Young curlers face a national challenge

When curling teams from across Canada arrive at Mount McIntyre for the Canada Winter Games next month, the Yukon girls’ curling team will have…

When curling teams from across Canada arrive at Mount McIntyre for the Canada Winter Games next month, the Yukon girls’ curling team will have exactly one tournament under its belt.

Currently, it has never competed as a team.

The 2007 junior national curling championships, which run from February 3-11 in St. Catharines, Ontario, will be its first national-level challenge.

  Skip Sarah Koltun and third Chelsea Duncan are veterans of the Artic Winter Games, and lead Tessa Vibe joined the team at the end of last season. Second Linea Eby started with the team this season.

Compared to their rivals, team Yukon is green, green, green.

At 14, Duncan is the senior member of the team — the junior nationals is an under-21 tournament, and the Canada Games have an age limit of 17.

“Obviously they’re going to be the underdogs,” said assistant coach/team manager Lindsay Moldowan.

She added that it’s important for the team to stay focused when they’re down and stick together during tough matches.

“As beginning curlers, which is what they are, we’re working on the technical aspects of the game — how to throw a rock consistently, which takes about three years to learn, and we’re on year one of that process,” said head coach Gordon Moffatt.

He’s seen significant improvement in the team.
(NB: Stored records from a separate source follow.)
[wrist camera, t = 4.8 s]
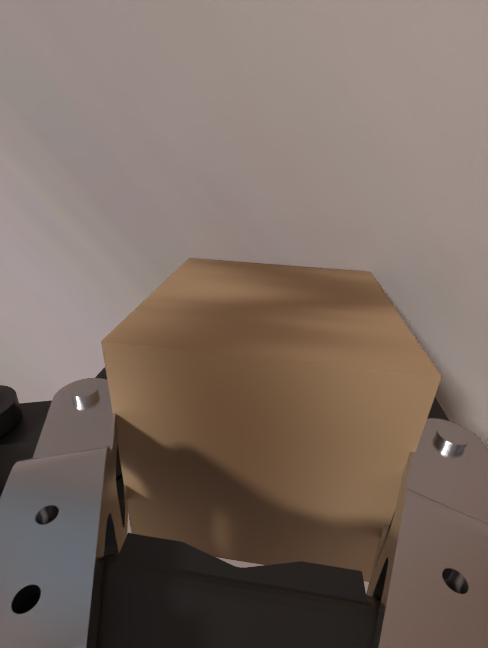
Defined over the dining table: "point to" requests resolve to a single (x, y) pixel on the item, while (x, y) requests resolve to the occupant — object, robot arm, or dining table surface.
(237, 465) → the walnut block
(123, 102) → the dining table surface
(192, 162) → the dining table surface
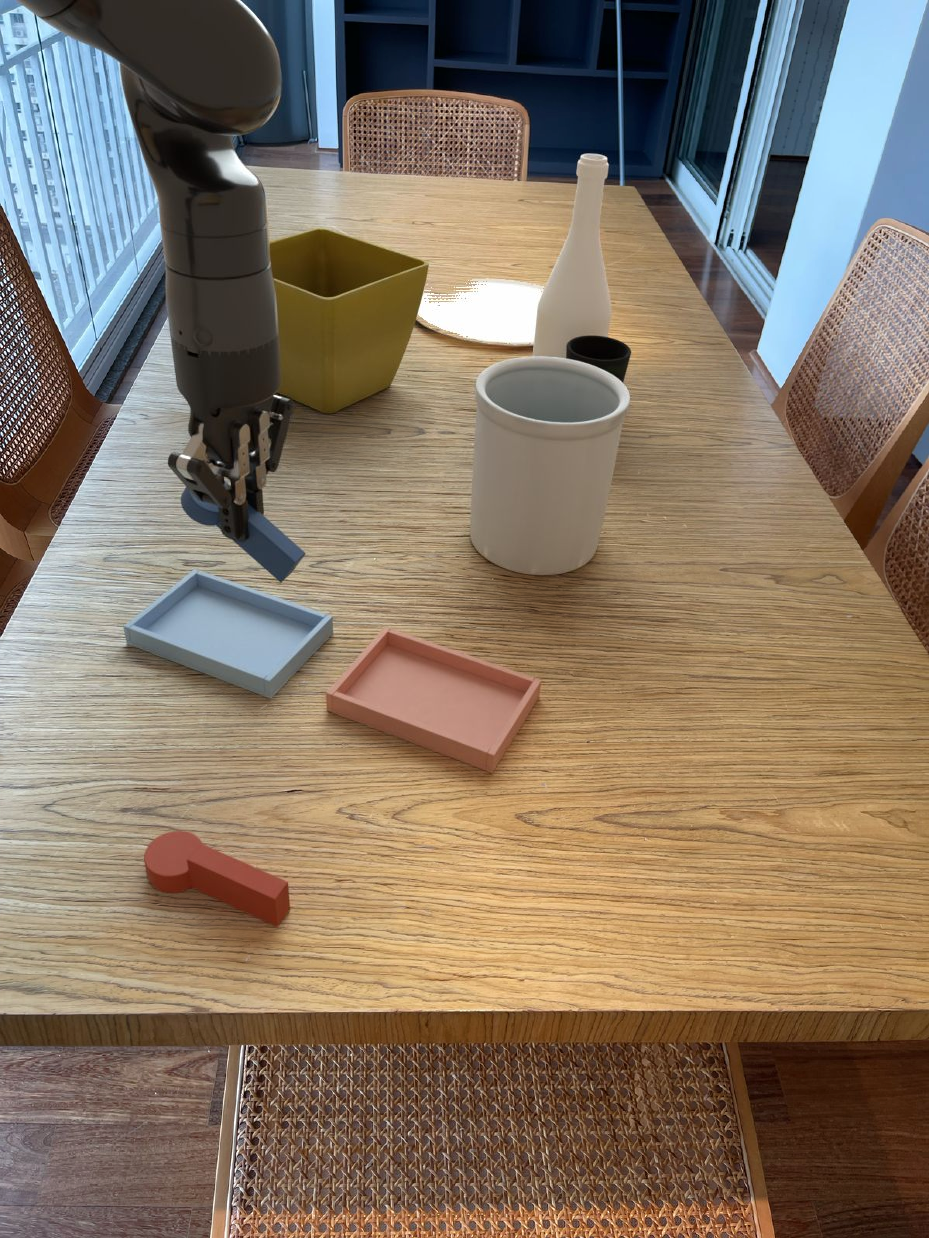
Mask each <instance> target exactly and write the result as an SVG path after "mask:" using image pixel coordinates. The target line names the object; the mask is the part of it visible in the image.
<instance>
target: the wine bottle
mask: <svg viewBox="0 0 929 1238" xmlns="http://www.w3.org/2000/svg"><path fill="white" fill-rule="evenodd" d="M609 166H610V164H609V163H608V157H607V156H605V155H603V154H599V153H583V154H581V155H580V158H579V159H578V161H577V166H576V173H575V174H576V176H577V182H576V188H575V196H574V203H573V210H572V216H571V224H570V228H569V230H568V234H567V237H566V238H565V241H564V244H563V246H562V248H561V250H560V253H559V255H558V257H557V259H556V261H555V264H554V266H553V268H552V271H551V273H550V275H549V277H548V278H547V281H546V283H545V284H546V286H545V288H544V290H543V293H542V295H541V298H540V300H539V303H538V308H537V318H536V327H535V337H534V346H532V347H533V348H532V356H545V357H558V358H565V359H566V345H567V343H568V342H569V341H570V340H571V339H574V338H576V337H580V336H588V335H591V336H604V337H609V333H610V327H611V320H612V314H613V312H612V302H611V295H610V291H609V284H608V279H607V274H606V273H607V272H606V267H605V261H604V256H603V251H602V244H601V235H600V233H601V232H600V225H601V217H602V207H603V198H604V189H605V180H606V179H607V178H608V174H609Z"/></svg>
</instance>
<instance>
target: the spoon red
mask: <svg viewBox="0 0 929 1238" xmlns="http://www.w3.org/2000/svg"><path fill="white" fill-rule="evenodd" d="M143 862H144V866H145V872H146V875H147V880H148V882H149V884H150V885H151V886H152V887H153V888H155V889H156V890H158V891H161V892H164V893H170V894H171V893H172V894H173V893H181V892H184V891H187V890H189V889H191V888H192V889H194V890H196V891H199V892H200V893H202V894H205V895H207V896H209V897H211V898H213V899H216V900H218V901H220V902H222V903H224V904H226V905H228V906H231V907H233V908H235V909H237V910H240V911H242V912H244V913H246V914H248V915H251V916H253V917H255V918H257V919H259V920H261V921H263V922H265V923H267V924H269V925H272V926H274V927H276V928H278V927H279V925H280V924H281V923H282V921H283V920H284V919H285V917H286V916H287V914H288V913H289V912H290V911H291V905H290V904H291V903H290V890H289V889H290V888H289V881H287V880H284V879H282V878H280V877H278V876H276V875H273V874H271V873H269V872H266V871H264V870H262V869H259V868H257V867H255V866H253V865H251V864H248V863H247V862H244V861H243V860H239V859H237V858H235V857H233V856H230V855H228V854H226V853H223V852H222V851H219V850H217V849H215V848H213V847H210V846H208V845H205V844H204V843H203V842H202V840H201V839H200V837H198V835H196V834H194V833H192V832H189V831H186V830H185V831H184V830H173V831H168V832H165V833H163V834H160V835H159V836H157V837H156V838H154V839H153V840H152V841H151V842H150V843H149V844H148V846H147V847H146V849H145V852H144V855H143Z"/></svg>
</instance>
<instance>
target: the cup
mask: <svg viewBox="0 0 929 1238" xmlns="http://www.w3.org/2000/svg"><path fill="white" fill-rule="evenodd" d="M631 356H632V350H631V348H630V347H629V345H628V344H626V343H625V342H623V341H621V340H618V339H616V338H613V337H610V336H608V337H604V336H591V335H588V336H580V337H576V338H574V339H571V340H570V341H569V342H568V343H567V345H566V359H571V360H576V361H580V362H584V363H587V364H590V365H593V366H596V367H598V368H600V369H602V370H605V371H606V372H608V373H610V374H612V375H614V376H615V377H616V378H618V379H619V380H620V381H621V382H622V383H623V384H624V383H625V378H626V374H627V370H628V366H629V363H630V359H631Z"/></svg>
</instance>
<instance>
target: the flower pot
mask: <svg viewBox="0 0 929 1238" xmlns="http://www.w3.org/2000/svg"><path fill="white" fill-rule="evenodd" d="M269 241H270V240H269ZM270 258H271V269H272V274H273V279H274V284H275V290H276V298H277V314H278V330H279V346H280V363H281V386H280V388H279V390H278V391H277V393H278V394H280V395H282V396H285V397H286V398H288V399H291V400H293V401H296V402H298V403H300V404H302V405H305V406H307V407H309V408H311V409H314V410H317V411H318V412H321V413H323V414H334V413H336V412H338V411H340V410H343V409H344V408H348V407H349V406H351V405H353V404H356V403H357V402H360V401H361V400H363V399H367V398H368V397H370V396H372V395H374V394H376V393H379V392H381V391H383V390H385V389H387V388H389V387H390V386H392V383H393V381H394V379H395V377H396V375H397V372H398V370H399V368H400V365H401V363H402V361H403V358H404V355H405V354H406V350H407V347H408V345H409V342H410V339H411V337H412V333H413V330H414V327H415V324H416V322H417V320H416V318H417V315H418V311H419V307H420V304H421V300H422V296H423V292H424V288H425V285H426V283H427V277H428V273H429V267H430V262H429V261H428V260H425V259H422V258H419V257H416V256H413V255H410V254H406V253H403V252H401V251H397V250H394V249H392V248H388V247H385V246H382V245H379V244H376V243H373V242H370V241H367V240H364V239H361V238H358V237H355V236H352V235H350V234H345V233H343V232H339V231H336V230H333V229H330V228H326V227H325V228H324V227H315V228H312V229H308V230H305V231H302V232H298V233H295V234H292V235H291V234H290V235H288V236H283V237H281V238H277V239H273V240H271V241H270ZM277 393H276V394H277Z"/></svg>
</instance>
“From the beginning of the year to now it’s like night and day — light years, they have a long way to go, but they’re developing at a pace that’s exceeding our expectations.”
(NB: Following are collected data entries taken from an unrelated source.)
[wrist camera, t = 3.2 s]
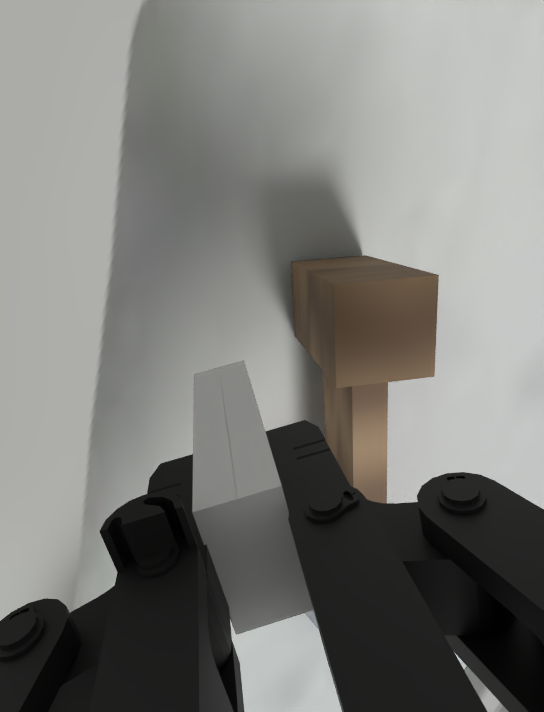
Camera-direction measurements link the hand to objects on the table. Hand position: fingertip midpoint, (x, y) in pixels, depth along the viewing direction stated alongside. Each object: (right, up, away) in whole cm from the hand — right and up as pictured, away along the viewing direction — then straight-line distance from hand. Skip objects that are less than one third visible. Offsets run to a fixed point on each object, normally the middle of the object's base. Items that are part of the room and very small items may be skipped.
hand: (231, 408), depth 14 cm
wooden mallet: (+5, -2, +13) cm, 14 cm away
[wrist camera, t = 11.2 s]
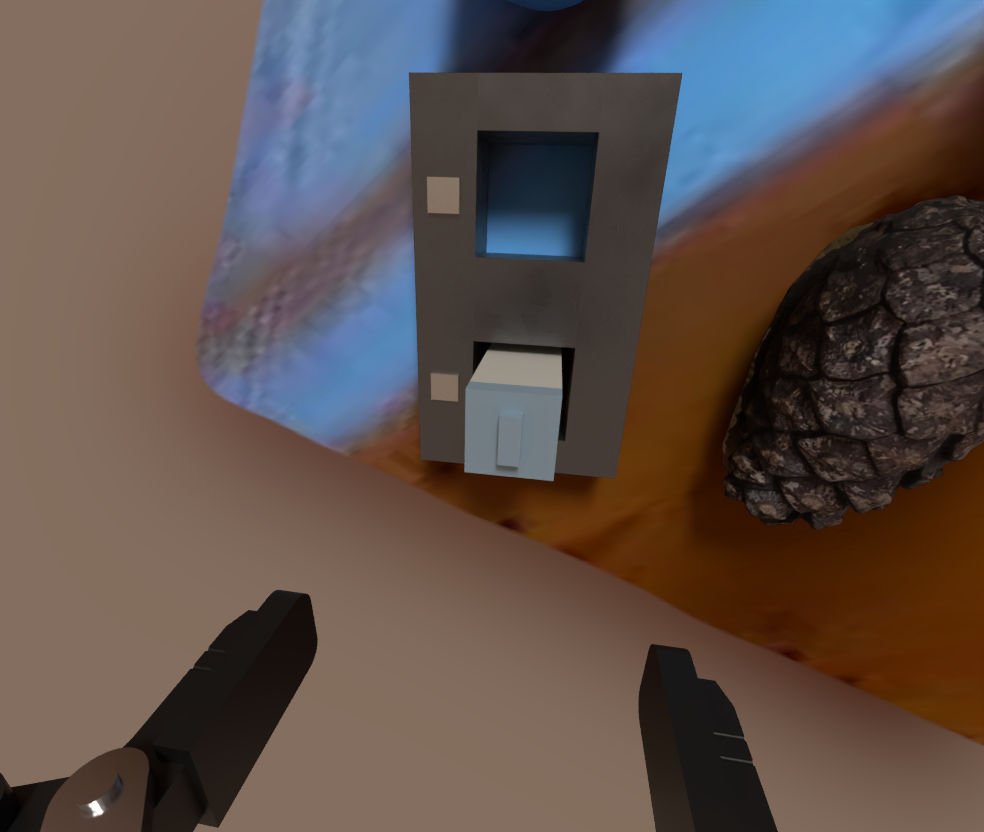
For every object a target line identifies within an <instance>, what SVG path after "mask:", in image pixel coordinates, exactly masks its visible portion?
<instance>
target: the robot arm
mask: <svg viewBox="0 0 984 832" xmlns="http://www.w3.org/2000/svg"><path fill="white" fill-rule="evenodd" d="M316 649H317V633H316V627H315V621H314V616H313V610H312V604H311V599H310V596H309V595H308V594H304V593H297V592H290V591H283V590H276V591H274V592H273V593H272V594H271V595H270V596H269V597H268V598H267V599H266V601H265V602H264V603H263V604H262V606H261V607H260V608H259V609H258V611H251V610H248V611H247V612H245V613H244V614H243V615H241V616H240V617H238V618H237V619H236V620H234V621H233V622H232V623H230V624H229V625H227V626H226V627H225V628H224V629H223V631H222V632H221V633H220V634H219V636H218V637H217V638H216V639H215V641H213V643H212V644H211V645H210V646H209V649H208V651H205V652H204V653H203V655H202V656H201V657H200V658H199V659H198V661H197V662H196V663H195V665H194V668H193V669H190V670H189V671H188V672H187V674H186V675H185V676H184V677H183V678H182V680H181V681H180V682H179V683H178V684H177V686H176V687H175V688H174V689H173V690H172V692H171V693H170V694H169V695H168V696H167V698H166V699H165V700H164V701H163V702H162V703H161V705H160V706H159V707H158V708H157V709H156V711H155V712H154V713H153V714H152V715H151V717H150V718H149V719H148V720H147V721H146V723H145V724H144V725H143V726H142V727H141V728H140V730H139V731H138V732H137V733H136V734H135V736H134V737H133V738H132V739H131V740H130V741H129V742H128V743H127V744H126V745H125V746H124V747H123V748H119V749H115V750H112V751H109V752H106V753H104V754H102V755H100V756H98V757H96V758H94V759H93V760H91V761H89V762H88V763H86V764H85V765H83V766H82V767H81V768H80V769H78V770H77V771H76V772H75V773H74V774H73V775H71V776H70V777H66V778H61V779H55V780H50V781H45V782H39V783H34V784H28V785H22V786H17V787H10V786H9V784H8V783H7V781H6V780H5V778H4V777H3V775H2V774H1V773H0V832H193V831H194V829H195V827H196V826H197V824H198V823H199V824H204V825H208V826H213V827H217V828H218V827H219V826H220V824H221V822H222V820H223V819H224V817H225V815H226V813H227V812H228V810H229V808H230V806H231V805H232V803H233V801H234V799H235V798H236V796H237V794H238V792H239V791H240V789H241V787H242V785H243V784H244V782H245V780H246V778H247V777H248V775H249V773H250V771H251V770H252V768H253V766H254V765H255V763H256V761H257V759H258V758H259V756H260V754H261V752H262V751H263V749H264V747H265V745H266V744H267V742H268V740H269V738H270V737H271V735H272V733H273V731H274V730H275V728H276V726H277V724H278V723H279V721H280V719H281V717H282V715H283V714H284V712H285V710H286V708H287V707H288V705H289V703H290V702H291V700H292V698H293V696H294V695H295V693H296V691H297V689H298V687H299V686H300V684H301V682H302V681H303V679H304V677H305V675H306V674H307V672H308V670H309V668H310V667H311V665H312V662H313V660H314V657H315V654H316ZM639 720H640V728H641V735H642V741H643V748H644V754H645V760H646V768H647V774H648V781H649V788H650V794H651V801H652V808H653V814H654V821H655V828H656V832H778V831H777V828H776V825H775V823H774V820H773V817H772V814H771V811H770V808H769V805H768V802H767V799H766V797H765V794H764V791H763V788H762V785H761V783H760V780H759V777H758V774H757V771H756V768H755V766H753V763H752V757H751V754H750V751H749V748H748V745H747V742H746V741H745V740H744V734H743V731H742V728H741V725H740V723H739V719H738V717H737V714H736V711H735V708H734V706H733V705H732V703H731V702H730V701H729V699H728V698H727V696H726V695H725V694H724V692H723V691H722V690H721V688H720V687H719V686H718V684H717V683H716V681H712V680H706V679H699V678H697V674H696V671H695V667H694V664H693V661H692V658H691V655H690V652H689V651H688V650H687V649H683V648H675V647H668V646H662V645H655V644H652V645H651V646H650V648H649V651H648V656H647V660H646V664H645V669H644V673H643V677H642V681H641V686H640V691H639Z"/></svg>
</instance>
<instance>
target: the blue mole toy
mask: <svg viewBox="0 0 984 832" xmlns="http://www.w3.org/2000/svg"><path fill="white" fill-rule="evenodd" d="M506 1H508V2H510V3H512V4H515V5H519V6H522V7H525V8H528V9H531V10H536V11H555V10H561V9H564V8H568V7H571V6H573V5H576V4H578V3H580V2H582V1H584V0H506Z"/></svg>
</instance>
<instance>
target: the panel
mask: <svg viewBox="0 0 984 832" xmlns="http://www.w3.org/2000/svg"><path fill="white" fill-rule="evenodd" d="M681 78H682V73H409V89H410V121H411V154H412V186H413V219H414V252H415V284H416V317H417V349H418V382H419V415H420V447H421V459H422V460H432V461H442V462H452V463H462V464H465V397H466V387H467V385H468V384H469V382H470V380H471V378H472V376H473V375H474V373H475V371H476V369H477V368H478V366H479V364H480V362H481V361H482V359H483V351H484V342H494V343H509V344H524V345H538V346H553V347H568V348H572V349H571V358H570V368H569V377H568V386H567V396H566V405H565V414H564V415H560V424H559V434H558V443H557V453H556V462H555V472H554V473H563V474H573V475H583V476H593V477H603V478H613V479H615V477H616V471H617V465H618V459H619V453H620V447H621V441H622V435H623V429H624V423H625V417H626V411H627V405H628V399H629V393H630V386H631V380H632V374H633V368H634V362H635V356H636V350H637V344H638V338H639V332H640V326H641V320H642V314H643V308H644V302H645V296H646V290H647V284H648V278H649V272H650V266H651V260H652V254H653V247H654V241H655V235H656V229H657V223H658V217H659V211H660V205H661V199H662V193H663V187H664V181H665V175H666V169H667V163H668V157H669V151H670V145H671V139H672V133H673V127H674V121H675V115H676V109H677V102H678V96H679V90H680V84H681ZM489 144H508V145H561V146H593V153H592V162H591V172H590V181H589V190H588V200H587V209H586V218H585V228H584V237H583V246H582V256H581V257H569V256H548V255H526V254H504V253H486V245H487V210H488V175H489Z"/></svg>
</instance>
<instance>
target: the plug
mask: <svg viewBox="0 0 984 832" xmlns="http://www.w3.org/2000/svg"><path fill="white" fill-rule="evenodd" d="M561 405H562V353H561V347H553V346H538V345H524V344H509V343H494V342H492V343H491V345H490V347H489V348H488V350H487V352H486V354H485V355H484V357H483V359H482V361H481V362H480V364H479V366H478V368H477V369H476V371H475V373H474V375H473V376H472V378H471V380H470V382H469V384H468V385H467V387H466V397H465V469H464V472H468V473H478V474H488V475H498V476H508V477H518V478H527V479H537V480H547V481H554V472H555V462H556V453H557V443H558V434H559V424H560V414H561Z"/></svg>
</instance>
While the team doesn’t expect to win any medals, it is setting targets for members in each match it plays.

“We’ve got personal goals that we’ll try to achieve, like stealing points and putting together a couple good ends,” said Duncan.

Because of the small pool of female players in its age group, the team regularly plays against Whitehorse Curling Club adult league teams, and the Canada Games’ boys team as well.

Coach Moffatt said he hopes the team will stick together long enough to really get some skills and experience. In the meantime, the Canada Games and Junior Nationals are all good lessons.

“We’re just going to try to have fun, play as well as we can, and try to be competitive — we don’t have huge expectations as far as winning a medal; they’re just too young a team for that,” said Moffatt.

“We’ll learn, and in two years time, this team is going to be a force to be reckoned with.”